Ligue des étudiants arabes en Europe, jeudi 11 mars 2010
La lutte pour l’égalité des sexes dans le monde arabe s’intègre dans une lutte plus vaste pour l’émancipation et la progression des femmes dans le monde.
Chaque année, le 8 mars, la Journée internationale de la Femme est célébrée à travers le monde. Journée importante où, tous, nous pensons à ces femmes qui ont été, et qui sont toujours, dans une détresse affligeante, principalement là où les maltraitances et les inégalités entre les sexes prévalent toujours. Le savoir nous conduit à faire des choix, c’est pourquoi en tant qu’Arabes, comme en tant qu’êtres humains simplement, nous nous opposons avec force à ces comportements révoltants envers les femmes et à toutes les autres pratiques maléfiques scandaleuses dans leur pays d’origine. Les violations des droits humains élémentaires, tels que les crimes d’honneur en Jordanie, les mariages d’enfants en Arabie saoudite, les mauvais traitements des domestiques étrangères au Liban et en Syrie, dans le Golfe et au Maroc, sont toujours en pratique, à l’heure où nous parlons.
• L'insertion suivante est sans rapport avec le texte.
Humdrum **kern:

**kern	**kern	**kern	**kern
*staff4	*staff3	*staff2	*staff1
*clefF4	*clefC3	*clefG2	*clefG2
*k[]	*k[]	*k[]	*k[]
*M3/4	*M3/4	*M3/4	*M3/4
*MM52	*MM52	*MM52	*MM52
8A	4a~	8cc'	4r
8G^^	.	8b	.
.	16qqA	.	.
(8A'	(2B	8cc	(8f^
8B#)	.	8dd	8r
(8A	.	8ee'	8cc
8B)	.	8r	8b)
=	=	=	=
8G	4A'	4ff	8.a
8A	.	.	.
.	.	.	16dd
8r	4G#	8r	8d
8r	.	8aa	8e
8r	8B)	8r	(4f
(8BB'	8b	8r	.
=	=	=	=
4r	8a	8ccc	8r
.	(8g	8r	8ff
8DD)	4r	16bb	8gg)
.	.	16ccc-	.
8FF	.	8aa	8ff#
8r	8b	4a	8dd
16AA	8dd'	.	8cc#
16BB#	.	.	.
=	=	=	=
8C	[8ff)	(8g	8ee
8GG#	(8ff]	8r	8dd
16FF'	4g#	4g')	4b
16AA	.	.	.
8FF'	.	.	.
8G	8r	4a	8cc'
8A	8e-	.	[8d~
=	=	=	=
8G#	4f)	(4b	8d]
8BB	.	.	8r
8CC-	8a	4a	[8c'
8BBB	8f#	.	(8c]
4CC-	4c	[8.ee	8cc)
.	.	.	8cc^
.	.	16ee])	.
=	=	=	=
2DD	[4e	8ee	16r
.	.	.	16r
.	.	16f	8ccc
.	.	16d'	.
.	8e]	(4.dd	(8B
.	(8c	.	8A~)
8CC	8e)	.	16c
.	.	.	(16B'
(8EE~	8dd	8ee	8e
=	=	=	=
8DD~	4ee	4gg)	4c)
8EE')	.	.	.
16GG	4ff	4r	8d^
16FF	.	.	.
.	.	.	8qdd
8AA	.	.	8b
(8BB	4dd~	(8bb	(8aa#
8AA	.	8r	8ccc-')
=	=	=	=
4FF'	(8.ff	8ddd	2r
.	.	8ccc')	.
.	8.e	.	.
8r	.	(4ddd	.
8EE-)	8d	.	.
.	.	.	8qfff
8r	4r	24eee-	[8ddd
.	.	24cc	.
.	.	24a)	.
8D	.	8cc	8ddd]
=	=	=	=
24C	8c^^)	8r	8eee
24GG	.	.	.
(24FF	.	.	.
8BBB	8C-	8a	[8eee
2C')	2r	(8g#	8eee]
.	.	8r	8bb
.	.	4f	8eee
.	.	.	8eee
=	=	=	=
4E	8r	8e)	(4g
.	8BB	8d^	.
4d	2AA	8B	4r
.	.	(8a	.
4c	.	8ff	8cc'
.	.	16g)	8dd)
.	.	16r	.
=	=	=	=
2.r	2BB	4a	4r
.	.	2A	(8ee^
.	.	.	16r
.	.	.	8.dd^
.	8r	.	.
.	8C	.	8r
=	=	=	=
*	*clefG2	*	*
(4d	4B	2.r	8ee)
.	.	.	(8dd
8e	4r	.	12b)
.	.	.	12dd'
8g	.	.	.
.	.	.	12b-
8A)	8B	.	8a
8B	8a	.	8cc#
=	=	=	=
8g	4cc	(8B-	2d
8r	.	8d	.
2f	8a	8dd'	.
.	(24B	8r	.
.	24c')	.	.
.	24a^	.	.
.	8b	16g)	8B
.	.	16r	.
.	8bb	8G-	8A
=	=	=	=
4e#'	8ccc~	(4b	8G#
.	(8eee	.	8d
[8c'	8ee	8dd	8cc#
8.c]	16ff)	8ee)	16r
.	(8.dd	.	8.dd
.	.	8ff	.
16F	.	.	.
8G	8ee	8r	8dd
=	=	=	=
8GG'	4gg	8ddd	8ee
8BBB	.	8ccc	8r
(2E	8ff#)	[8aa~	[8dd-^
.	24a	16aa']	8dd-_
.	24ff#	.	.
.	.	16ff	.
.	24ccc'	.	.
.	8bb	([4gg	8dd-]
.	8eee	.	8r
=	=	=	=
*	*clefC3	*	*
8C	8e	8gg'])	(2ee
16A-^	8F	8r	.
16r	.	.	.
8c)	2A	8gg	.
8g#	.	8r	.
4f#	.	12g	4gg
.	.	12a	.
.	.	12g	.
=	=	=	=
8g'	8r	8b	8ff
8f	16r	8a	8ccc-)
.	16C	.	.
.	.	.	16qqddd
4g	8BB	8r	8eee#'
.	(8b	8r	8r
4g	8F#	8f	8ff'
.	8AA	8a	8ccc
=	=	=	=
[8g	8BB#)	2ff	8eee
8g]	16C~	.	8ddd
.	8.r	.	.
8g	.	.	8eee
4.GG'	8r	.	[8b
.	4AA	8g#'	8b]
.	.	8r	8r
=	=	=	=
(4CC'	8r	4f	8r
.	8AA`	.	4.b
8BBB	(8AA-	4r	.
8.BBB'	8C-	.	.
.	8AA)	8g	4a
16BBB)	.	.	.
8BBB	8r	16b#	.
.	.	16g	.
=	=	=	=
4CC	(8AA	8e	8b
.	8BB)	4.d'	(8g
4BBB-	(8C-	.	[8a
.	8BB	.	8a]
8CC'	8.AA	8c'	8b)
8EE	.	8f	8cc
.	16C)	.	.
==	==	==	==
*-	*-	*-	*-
La lutte pour l’égalité des sexes dans le monde arabe s’intègre dans une lutte plus vaste pour l’émancipation et la progression des femmes dans le monde. Les apparences peuvent être trompeuses, car la situation des femmes en Europe est autant inquiétante que dans les autres pays, les femmes dans les pays occidentaux sont loin d’être choyées. Par exemple, elles gagnent beaucoup moins que les hommes pour un même travail et sont confrontées encore à bien des obstacles pour leur carrière. En ce qui concerne la politique, c’est toujours la voix des hommes qui prédomine. Les abus sexuels et les violences domestiques restent des tabous dans le monde entier.
Dans le même temps, nous ne tolérons pas certaines projections occidentales sur les femmes arabes et cette façon de traiter avec condescendance la lutte féministe arabe. Les féministes d’Occident creusent leurs propres tombes et mêlent les femmes arabes à un soi-disant concept de libération, qui n’est autre qu’une projection de leur propre manière de vivre. Certaines féministes occidentales sont allées jusqu’à applaudir aux invasions de l’Irak et de l’Afghanistan, et comme il est généralement reconnu, la situation de la femme iraquienne s’est considérablement détériorée depuis l’invasion. La prostitution, la peur du terrorisme, la perte des moyens de subsister, le veuvage, une aggravation de la violence domestique, l’incapacité à envoyer les enfants à l’école, et toutes les autres formes de carences sont le reflet d’un Iraq et d’un Afghanistan « libérés ». Une idée fausse tenace est qu’une domination patriarcale serait liée inextricablement à la civilisation arabo-islamique. Le nombre croissant des femmes islamistes en politique a joué un rôle important dans ces mouvements. Ailleurs, en Europe par exemple, nous voyons que la femme voilée fait partie de l’avant-garde pour l’égalité des sexes et la liberté de choix.
Dans le cadre de son combat pour un monde basé sur la justice, la Ligue des étudiants arabes en Europe ne peut pas ne pas reconnaître que l’égalité des sexes joue un rôle indispensable dans la réalisation de cet objectif. A quelque chose malheur est bon, par conséquent nous adhérons pleinement à la Journée internationale de la Femme et nous espérons que le noble objectif de l’émancipation des femmes ne reste pas un vœu pieux ou un slogan creux.